Assignment — Extract only the lines running from the top of the entries to the line that holds "ss environmental disruption and waste.". Include that line and omit the pictures.

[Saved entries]
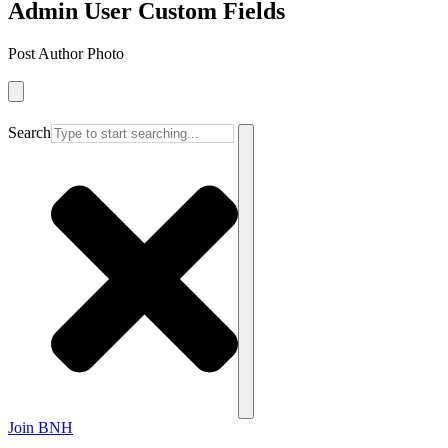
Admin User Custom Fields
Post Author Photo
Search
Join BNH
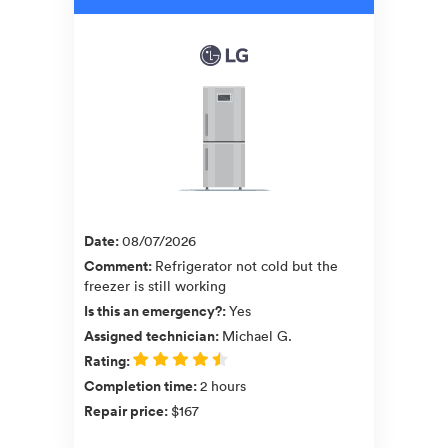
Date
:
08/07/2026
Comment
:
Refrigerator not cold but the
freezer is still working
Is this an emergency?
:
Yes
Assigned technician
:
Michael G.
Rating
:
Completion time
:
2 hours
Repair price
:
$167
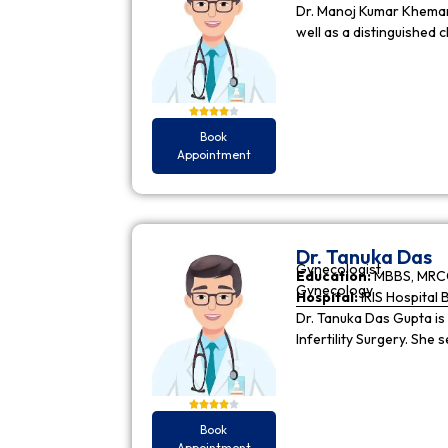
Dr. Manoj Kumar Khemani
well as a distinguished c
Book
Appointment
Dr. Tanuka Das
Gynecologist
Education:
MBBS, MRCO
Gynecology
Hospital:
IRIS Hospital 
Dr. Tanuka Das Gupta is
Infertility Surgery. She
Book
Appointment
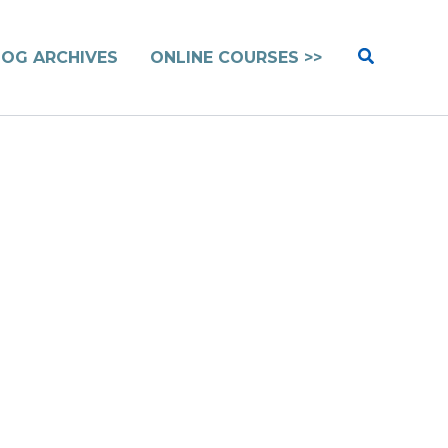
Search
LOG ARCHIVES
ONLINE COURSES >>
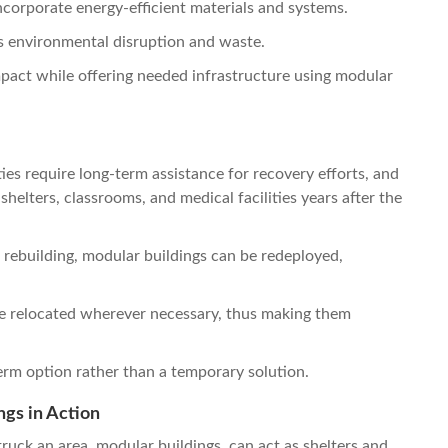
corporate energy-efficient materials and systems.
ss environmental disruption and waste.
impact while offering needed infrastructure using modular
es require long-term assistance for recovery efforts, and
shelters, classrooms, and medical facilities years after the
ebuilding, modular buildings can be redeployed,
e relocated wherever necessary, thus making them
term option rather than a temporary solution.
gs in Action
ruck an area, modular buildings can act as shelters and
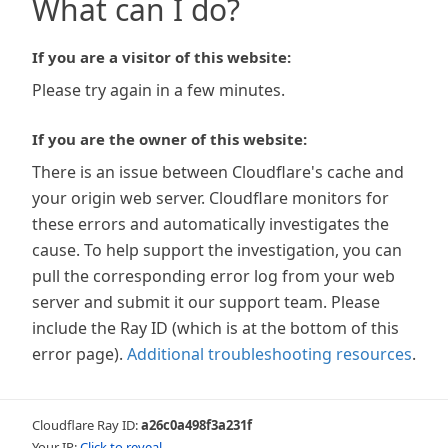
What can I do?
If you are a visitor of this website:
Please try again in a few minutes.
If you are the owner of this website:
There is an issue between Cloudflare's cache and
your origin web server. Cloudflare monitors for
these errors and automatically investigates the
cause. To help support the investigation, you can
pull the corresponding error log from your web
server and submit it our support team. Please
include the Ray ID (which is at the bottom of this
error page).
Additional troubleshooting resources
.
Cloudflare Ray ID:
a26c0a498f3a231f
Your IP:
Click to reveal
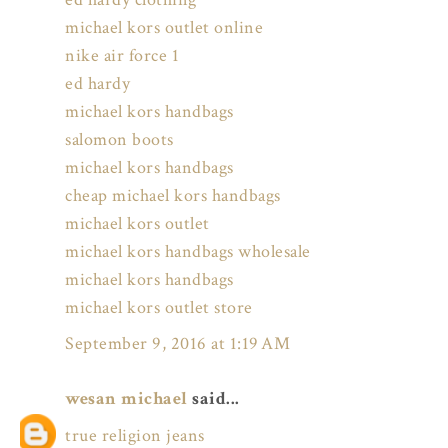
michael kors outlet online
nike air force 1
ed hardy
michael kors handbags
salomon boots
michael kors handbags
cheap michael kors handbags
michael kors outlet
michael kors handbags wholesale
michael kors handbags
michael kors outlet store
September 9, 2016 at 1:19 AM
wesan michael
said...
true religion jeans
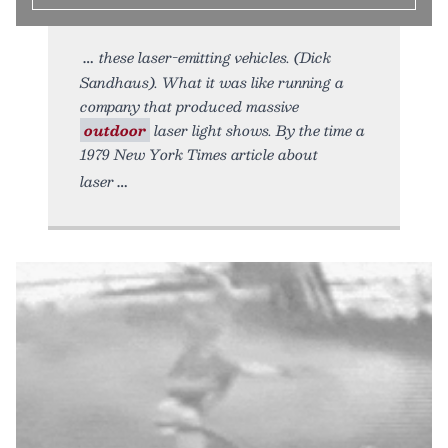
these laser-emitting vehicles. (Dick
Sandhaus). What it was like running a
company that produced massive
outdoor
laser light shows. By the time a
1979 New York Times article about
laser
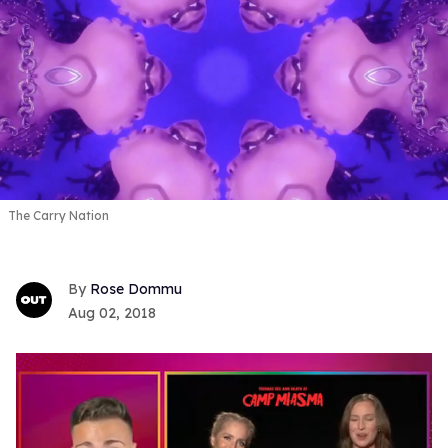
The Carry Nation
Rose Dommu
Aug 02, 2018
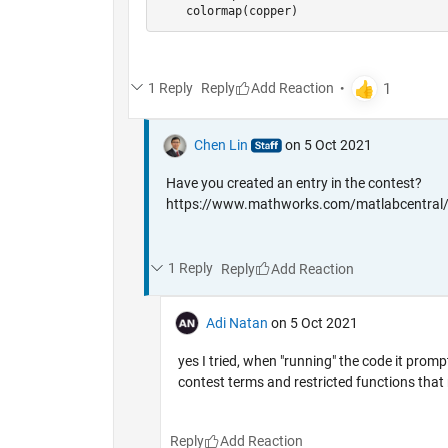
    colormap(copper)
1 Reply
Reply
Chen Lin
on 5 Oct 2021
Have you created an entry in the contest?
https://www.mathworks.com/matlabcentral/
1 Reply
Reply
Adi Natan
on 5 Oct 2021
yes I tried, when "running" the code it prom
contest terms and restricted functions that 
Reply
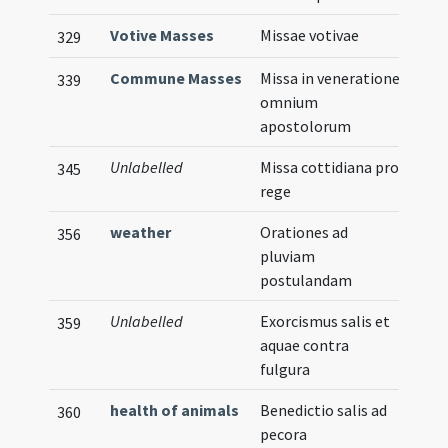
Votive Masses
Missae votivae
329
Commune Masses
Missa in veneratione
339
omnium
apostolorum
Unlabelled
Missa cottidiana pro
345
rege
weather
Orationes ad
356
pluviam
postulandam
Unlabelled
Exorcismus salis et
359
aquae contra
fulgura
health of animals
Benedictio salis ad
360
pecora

Answer —
Admin User Custom Fields
Post Author Photo
Search
Join BNH
Date
:
08/07/2026
Comment
:
Refrigerator not cold but the
freezer is still working
Is this an emergency?
:
Yes
Assigned technician
:
Michael G.
Rating
:
Completion time
:
2 hours
Repair price
:
$167
Dr. Manoj Kumar Khemani
well as a distinguished c
Book
Appointment
Dr. Tanuka Das
Gynecologist
Education:
MBBS, MRCO
Gynecology
Hospital:
IRIS Hospital 
Dr. Tanuka Das Gupta is
Infertility Surgery. She
Book
Appointment
Search
LOG ARCHIVES
ONLINE COURSES >>
corporate energy-efficient materials and systems.
ss environmental disruption and waste.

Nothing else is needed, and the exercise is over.